In the material below, find the line containing "Internal server error, owner: Callum" and the line containing "No login/register on", then reproduce exactly both of them and every line between, and nothing else.

● **SUPPLIED ENTRIES**:
▶

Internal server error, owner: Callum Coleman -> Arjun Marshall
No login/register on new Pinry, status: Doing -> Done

◀
▶

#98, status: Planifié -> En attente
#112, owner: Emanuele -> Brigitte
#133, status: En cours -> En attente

◀

● **EXERCISE RESULT**:
Internal server error, owner: Callum Coleman -> Arjun Marshall
No login/register on new Pinry, status: Doing -> Done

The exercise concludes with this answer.